1999 –when the Internet was still young, 5 years before Facebook was founded, and a “cloud” was still something that floated in the sky. The Millennium and the Year 2K Scare were a year away. Microsoft had just come out with Exchange Server 5.5 and Outlook 97 – at the time, big advancements (over, say, MS Mail and Eudora) for corporate email platforms.

Outlook had VB scripting to build forms and workflows and Exchange had the Public Folders for the forms to sit in. We built the Outlook Help Desk, posted it on the nascent Internet (we used Yahoo and AltaVista directories, being that Google was still in its infancy). Soon, orders started coming in from all over. We incorporated the company in January of 1999 and Crow Canyon was off and running!

We kept developing newer and more sophisticated versions of Outlook Help Desk as the releases of Outlook (2002, 2003, 2007, etc.) and Exchange (2000, 2003, 2007) kept coming out. We expanded the Help Desk to be a “Service Request” system, able to handle any type of request from any department, along with tracking assets and equipment. This system was known as “CCS Service Request”, “CCS” obviously being short for Crow Canyon Software. Its popularity as a collaboration tool continued to soar.

However, at the same time, Microsoft was introducing SharePoint Portal Server, SharePoint Team Services, and Windows SharePoint Services. We kept our eyes on those, as Microsoft was clearly shifting the collaboration platform from Exchange to SharePoint.

The issue was that an email server such as Microsoft Exchange needs to be optimized for very rapid, transactional I/O. It is really just shuffling items from one place to another, much like how the US Postal Service sorts regular mail, you could say.

But a collaboration server operates differently. It needs to manage forms, workflows, data storage, and versioning, with multiple parties interacting and sharing items (documents, files, web pages, etc.). Microsoft needed to separate the two functions and build a server focused on collaboration.

With Exchange’s Public Folders being downplayed and SharePoint rising up as Microsoft’s tool of choice for collaboration, we started developing applications for SharePoint. Beginning with version 2007 – what was known as MOSS (Microsoft Office SharePoint Server), we applied our years of experience with application development to SharePoint. The basic functionality of the applications stayed consistent, but we brought it to the new SharePoint development environment.

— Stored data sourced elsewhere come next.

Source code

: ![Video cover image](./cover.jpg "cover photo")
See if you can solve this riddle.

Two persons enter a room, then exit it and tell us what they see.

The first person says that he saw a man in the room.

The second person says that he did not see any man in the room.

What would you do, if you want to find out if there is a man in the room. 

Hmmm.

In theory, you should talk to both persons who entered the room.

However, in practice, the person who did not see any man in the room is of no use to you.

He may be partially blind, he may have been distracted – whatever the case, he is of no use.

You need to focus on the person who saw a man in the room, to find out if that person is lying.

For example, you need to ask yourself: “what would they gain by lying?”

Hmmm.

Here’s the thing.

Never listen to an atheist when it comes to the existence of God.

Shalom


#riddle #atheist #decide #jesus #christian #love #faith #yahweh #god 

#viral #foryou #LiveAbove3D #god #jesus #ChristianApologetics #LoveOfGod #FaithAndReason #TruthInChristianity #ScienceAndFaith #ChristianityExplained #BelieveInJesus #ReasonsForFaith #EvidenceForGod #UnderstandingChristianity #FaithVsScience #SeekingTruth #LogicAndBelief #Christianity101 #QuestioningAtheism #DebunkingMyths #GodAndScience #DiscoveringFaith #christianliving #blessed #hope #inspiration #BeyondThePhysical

Many of our customers followed us along as they adopted SharePoint. We continued developing on SharePoint 2010, 2013, and 2016, shifting along with Microsoft as it went from sandboxed solutions to the App model to the SPFx framework. We developed all our own add-ins and used those web parts and enhancements to power our applications on the SharePoint platform.

In 2011, Microsoft came out with Office 365. We jumped on board with that, expanding our team and developing apps and tools for that platform. We ported all our applications to Office 365.

And the business kept growing, with our applications, whether in SharePoint on-premise or in SharePoint Online/Office 365, continuing to providing efficient, cost-effective solutions to organizations around the world.

In the last year, we commercialized our unique development platform, calling it “NITRO Studio™”, to give people a powerful tool to build their own applications on SharePoint and Office 365. The popularity of NITRO Studio, with its forms, workflows, reports, and portals, is growing rapidly as people see it as an alternative to high-priced tools like Nintex and K2 and as a way to easily replace InfoPath forms and other legacy programs.

As we enter 2019 and celebrate the 20th anniversary of our founding, we look to a bright future with many possibilities and exciting opportunities. We have introduced AI Services into our applications and the NITRO Studio, including chatbots, NLP, and enhanced KB searches. We are fully integrated with the Modern UI that is taking over Office 365 as well as an important component of SharePoint 2019. We are fully immersed in the mobile and responsive design elements that make our applications run so well on smartphones.

Though it is hard to imagine right now what technology will be like in 2039, we fully intend to keep adapting and growing along with the changes. We will continue to develop our applications, with the same goal we started with, that of providing our customers with the tools they need to improve their operations, make their work easier, increase profitability, — and drive their success.

We look forward to working with you, our customers, for another 20 years!